Supplied material:
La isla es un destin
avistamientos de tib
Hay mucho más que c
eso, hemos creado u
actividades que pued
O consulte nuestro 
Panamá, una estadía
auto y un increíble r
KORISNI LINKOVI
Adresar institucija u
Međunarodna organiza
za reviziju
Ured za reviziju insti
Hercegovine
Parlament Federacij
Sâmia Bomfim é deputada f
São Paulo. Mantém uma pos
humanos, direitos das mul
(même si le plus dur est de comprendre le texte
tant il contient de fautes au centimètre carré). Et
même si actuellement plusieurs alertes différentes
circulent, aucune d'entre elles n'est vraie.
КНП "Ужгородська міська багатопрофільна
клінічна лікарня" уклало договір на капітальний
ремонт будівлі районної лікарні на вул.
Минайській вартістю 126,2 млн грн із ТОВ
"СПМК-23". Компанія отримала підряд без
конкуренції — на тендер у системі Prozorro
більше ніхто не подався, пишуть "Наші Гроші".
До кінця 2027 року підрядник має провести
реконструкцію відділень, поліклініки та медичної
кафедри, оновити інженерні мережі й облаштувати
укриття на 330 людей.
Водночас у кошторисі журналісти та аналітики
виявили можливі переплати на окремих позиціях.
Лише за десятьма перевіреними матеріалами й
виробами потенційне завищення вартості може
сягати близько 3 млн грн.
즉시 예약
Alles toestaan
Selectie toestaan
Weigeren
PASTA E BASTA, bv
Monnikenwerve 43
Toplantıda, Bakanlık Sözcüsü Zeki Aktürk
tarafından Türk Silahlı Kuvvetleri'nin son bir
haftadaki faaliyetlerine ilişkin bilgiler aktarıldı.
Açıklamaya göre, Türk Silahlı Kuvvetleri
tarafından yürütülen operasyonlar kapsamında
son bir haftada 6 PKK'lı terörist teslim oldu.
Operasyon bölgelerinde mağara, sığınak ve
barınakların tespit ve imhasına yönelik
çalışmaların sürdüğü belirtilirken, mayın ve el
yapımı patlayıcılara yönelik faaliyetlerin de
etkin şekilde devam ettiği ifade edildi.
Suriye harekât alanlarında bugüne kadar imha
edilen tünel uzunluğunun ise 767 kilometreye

What the exercise asks:
In the lines above, find the word "Kuvvetleri" and copy each line that contains it.

Problem solution:
tarafından Türk Silahlı Kuvvetleri'nin son bir
Açıklamaya göre, Türk Silahlı Kuvvetleri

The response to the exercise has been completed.